> PROBLEM STATEMENT: In the listing below, a line holding "Figure 1. Diagram" and a line holding "Figure 9. Distribution" mark the range. Retype both exactly, with all lines between them.

> MATERIAL PROVIDED:
++++

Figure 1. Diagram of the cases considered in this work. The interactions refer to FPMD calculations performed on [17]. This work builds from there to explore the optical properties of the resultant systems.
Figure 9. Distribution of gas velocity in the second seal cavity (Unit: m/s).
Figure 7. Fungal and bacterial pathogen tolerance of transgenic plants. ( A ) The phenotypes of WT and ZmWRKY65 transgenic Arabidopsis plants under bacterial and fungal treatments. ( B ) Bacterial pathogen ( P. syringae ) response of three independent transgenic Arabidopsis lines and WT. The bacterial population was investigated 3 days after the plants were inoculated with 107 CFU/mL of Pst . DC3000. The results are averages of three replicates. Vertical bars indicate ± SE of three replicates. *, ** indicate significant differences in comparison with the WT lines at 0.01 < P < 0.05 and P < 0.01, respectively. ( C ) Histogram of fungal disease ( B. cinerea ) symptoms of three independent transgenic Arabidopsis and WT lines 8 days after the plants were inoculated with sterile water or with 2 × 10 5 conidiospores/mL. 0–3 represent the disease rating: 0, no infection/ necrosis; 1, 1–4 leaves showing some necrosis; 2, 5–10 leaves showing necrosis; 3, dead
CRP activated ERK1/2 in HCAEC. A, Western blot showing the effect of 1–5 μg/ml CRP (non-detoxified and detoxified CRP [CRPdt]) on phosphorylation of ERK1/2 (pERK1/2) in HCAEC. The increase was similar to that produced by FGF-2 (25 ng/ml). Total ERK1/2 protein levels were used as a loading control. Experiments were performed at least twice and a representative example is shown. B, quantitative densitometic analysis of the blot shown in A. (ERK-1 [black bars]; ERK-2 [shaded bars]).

++++

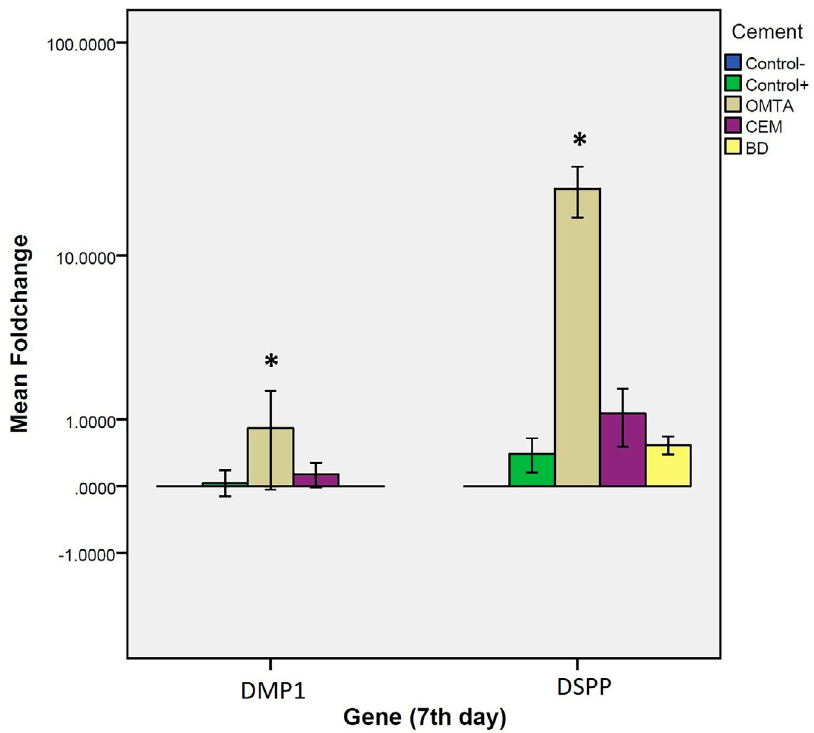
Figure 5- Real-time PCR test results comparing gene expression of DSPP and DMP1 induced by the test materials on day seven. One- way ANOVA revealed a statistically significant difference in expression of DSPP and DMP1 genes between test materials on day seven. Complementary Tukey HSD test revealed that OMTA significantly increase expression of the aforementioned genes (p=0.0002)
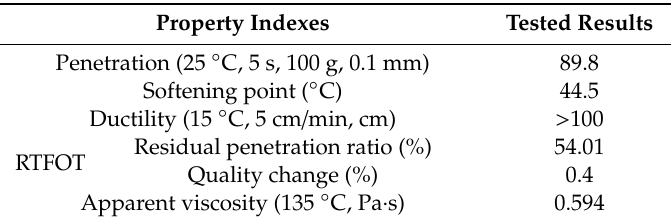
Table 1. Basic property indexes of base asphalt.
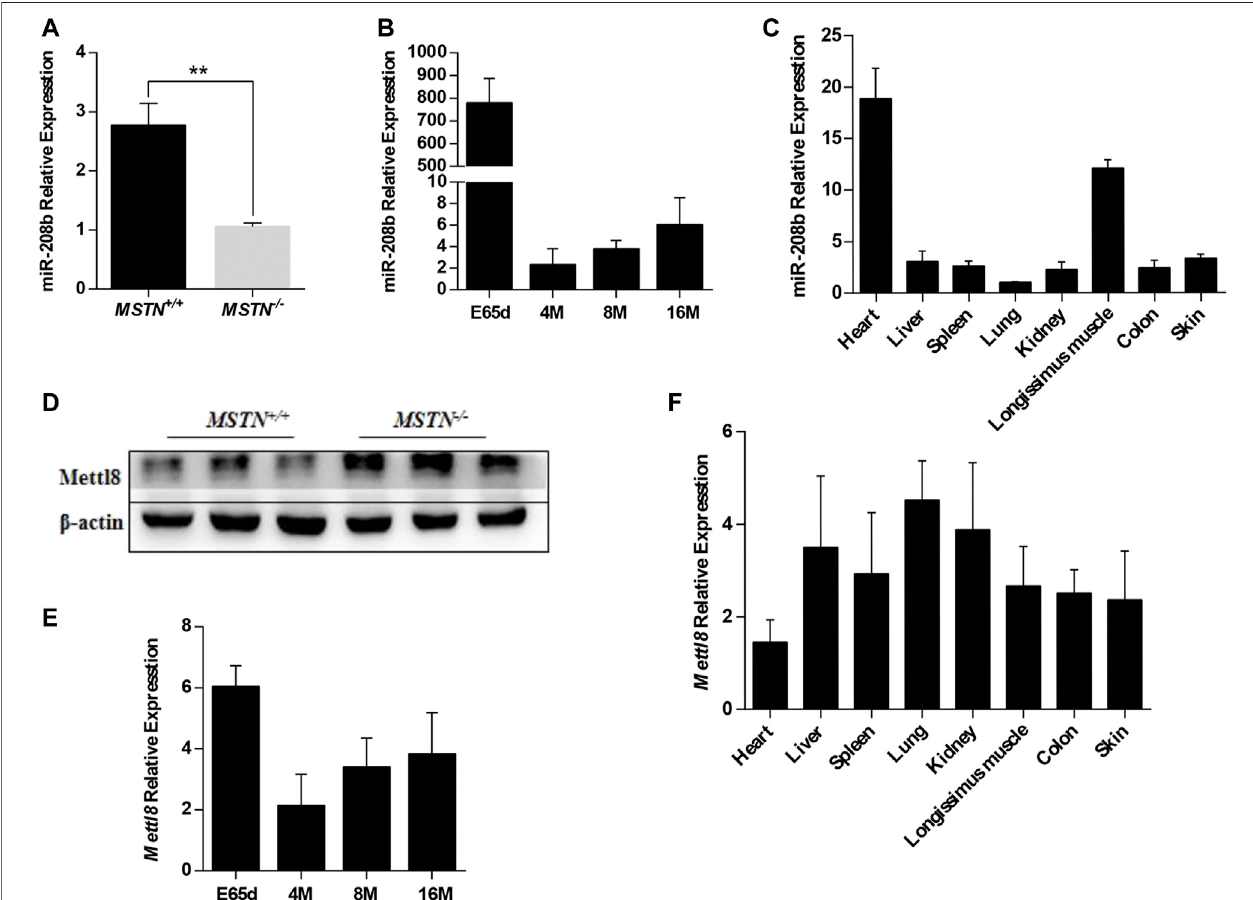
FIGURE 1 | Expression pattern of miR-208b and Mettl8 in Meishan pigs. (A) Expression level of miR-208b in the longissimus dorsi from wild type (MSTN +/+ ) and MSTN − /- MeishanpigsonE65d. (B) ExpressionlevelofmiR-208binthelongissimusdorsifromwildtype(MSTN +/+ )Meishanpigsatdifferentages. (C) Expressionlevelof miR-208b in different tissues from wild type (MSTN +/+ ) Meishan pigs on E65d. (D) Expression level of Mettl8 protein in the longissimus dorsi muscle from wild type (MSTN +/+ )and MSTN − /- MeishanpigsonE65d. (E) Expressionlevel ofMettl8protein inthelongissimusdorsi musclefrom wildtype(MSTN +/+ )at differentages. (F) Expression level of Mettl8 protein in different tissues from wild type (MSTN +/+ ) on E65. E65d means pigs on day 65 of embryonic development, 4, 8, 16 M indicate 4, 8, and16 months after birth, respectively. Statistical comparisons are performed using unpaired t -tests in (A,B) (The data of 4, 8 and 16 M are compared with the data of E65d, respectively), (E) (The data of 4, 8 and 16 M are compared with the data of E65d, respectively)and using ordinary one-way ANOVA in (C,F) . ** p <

++++

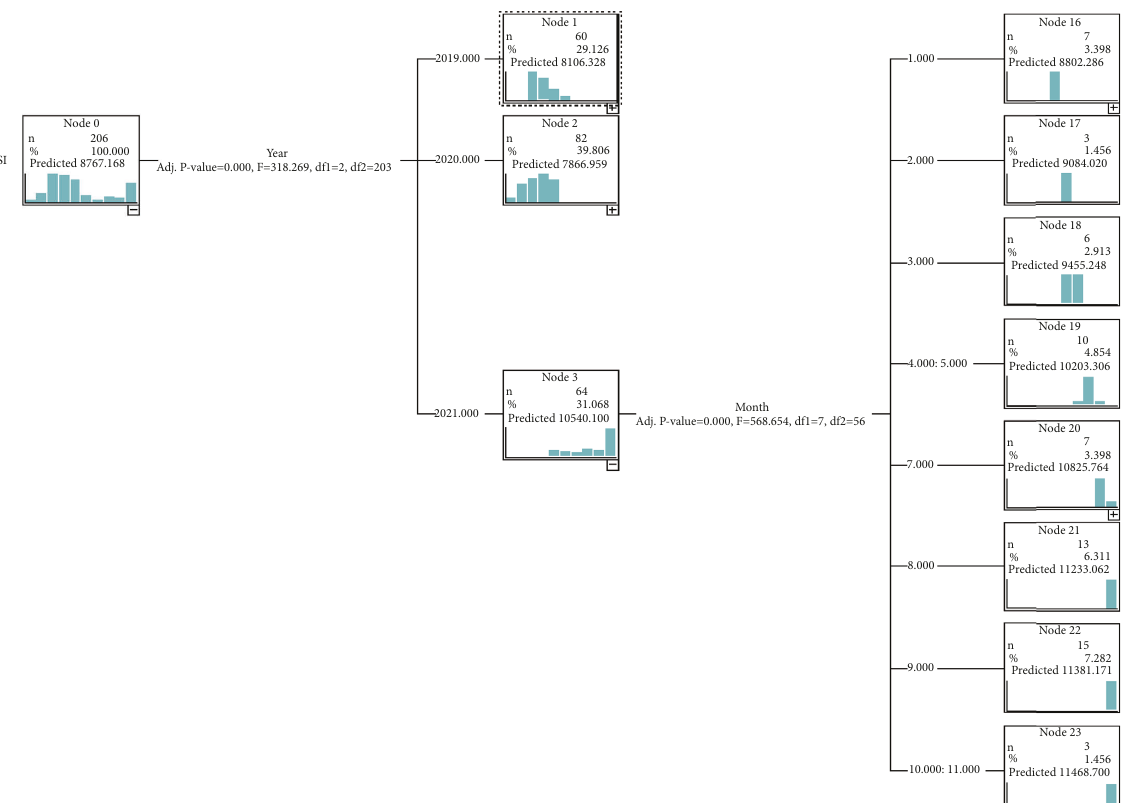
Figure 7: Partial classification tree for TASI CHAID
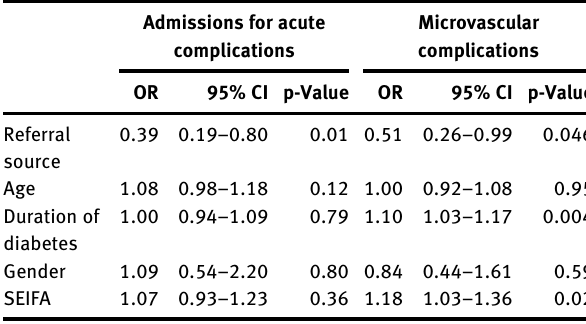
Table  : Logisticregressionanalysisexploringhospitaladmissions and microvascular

++++

> REPLY:
Figure 1. Diagram of the cases considered in this work. The interactions refer to FPMD calculations performed on [17]. This work builds from there to explore the optical properties of the resultant systems.
Figure 9. Distribution of gas velocity in the second seal cavity (Unit: m/s).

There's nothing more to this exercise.